● Material for this exercise
* * * * * * * * *

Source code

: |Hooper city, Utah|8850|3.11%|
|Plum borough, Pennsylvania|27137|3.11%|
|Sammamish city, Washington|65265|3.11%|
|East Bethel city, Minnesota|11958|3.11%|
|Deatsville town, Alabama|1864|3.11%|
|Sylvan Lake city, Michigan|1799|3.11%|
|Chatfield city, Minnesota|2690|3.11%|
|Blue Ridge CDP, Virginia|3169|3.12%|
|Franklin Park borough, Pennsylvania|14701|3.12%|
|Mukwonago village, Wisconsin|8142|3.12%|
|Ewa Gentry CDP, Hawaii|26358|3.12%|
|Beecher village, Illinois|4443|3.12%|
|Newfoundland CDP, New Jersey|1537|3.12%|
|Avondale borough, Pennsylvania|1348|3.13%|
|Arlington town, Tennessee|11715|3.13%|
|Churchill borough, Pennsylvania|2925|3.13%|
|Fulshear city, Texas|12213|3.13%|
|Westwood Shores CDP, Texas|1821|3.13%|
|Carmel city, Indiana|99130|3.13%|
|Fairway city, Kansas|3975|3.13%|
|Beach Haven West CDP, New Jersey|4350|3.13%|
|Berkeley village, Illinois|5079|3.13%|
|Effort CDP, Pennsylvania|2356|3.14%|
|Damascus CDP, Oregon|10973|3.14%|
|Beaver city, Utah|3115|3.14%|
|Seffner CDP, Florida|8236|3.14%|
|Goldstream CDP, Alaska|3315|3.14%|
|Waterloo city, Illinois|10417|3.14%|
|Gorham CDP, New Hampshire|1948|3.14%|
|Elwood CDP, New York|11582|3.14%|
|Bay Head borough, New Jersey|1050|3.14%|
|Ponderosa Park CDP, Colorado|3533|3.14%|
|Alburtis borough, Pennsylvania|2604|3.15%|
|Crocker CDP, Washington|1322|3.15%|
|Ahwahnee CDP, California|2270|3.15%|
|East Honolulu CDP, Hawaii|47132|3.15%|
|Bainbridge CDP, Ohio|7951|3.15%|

* * * * * * * * *

● Your objective
Hand back the listing exactly. Include every line.

● Finished task
Source code

: |Hooper city, Utah|8850|3.11%|
|Plum borough, Pennsylvania|27137|3.11%|
|Sammamish city, Washington|65265|3.11%|
|East Bethel city, Minnesota|11958|3.11%|
|Deatsville town, Alabama|1864|3.11%|
|Sylvan Lake city, Michigan|1799|3.11%|
|Chatfield city, Minnesota|2690|3.11%|
|Blue Ridge CDP, Virginia|3169|3.12%|
|Franklin Park borough, Pennsylvania|14701|3.12%|
|Mukwonago village, Wisconsin|8142|3.12%|
|Ewa Gentry CDP, Hawaii|26358|3.12%|
|Beecher village, Illinois|4443|3.12%|
|Newfoundland CDP, New Jersey|1537|3.12%|
|Avondale borough, Pennsylvania|1348|3.13%|
|Arlington town, Tennessee|11715|3.13%|
|Churchill borough, Pennsylvania|2925|3.13%|
|Fulshear city, Texas|12213|3.13%|
|Westwood Shores CDP, Texas|1821|3.13%|
|Carmel city, Indiana|99130|3.13%|
|Fairway city, Kansas|3975|3.13%|
|Beach Haven West CDP, New Jersey|4350|3.13%|
|Berkeley village, Illinois|5079|3.13%|
|Effort CDP, Pennsylvania|2356|3.14%|
|Damascus CDP, Oregon|10973|3.14%|
|Beaver city, Utah|3115|3.14%|
|Seffner CDP, Florida|8236|3.14%|
|Goldstream CDP, Alaska|3315|3.14%|
|Waterloo city, Illinois|10417|3.14%|
|Gorham CDP, New Hampshire|1948|3.14%|
|Elwood CDP, New York|11582|3.14%|
|Bay Head borough, New Jersey|1050|3.14%|
|Ponderosa Park CDP, Colorado|3533|3.14%|
|Alburtis borough, Pennsylvania|2604|3.15%|
|Crocker CDP, Washington|1322|3.15%|
|Ahwahnee CDP, California|2270|3.15%|
|East Honolulu CDP, Hawaii|47132|3.15%|
|Bainbridge CDP, Ohio|7951|3.15%|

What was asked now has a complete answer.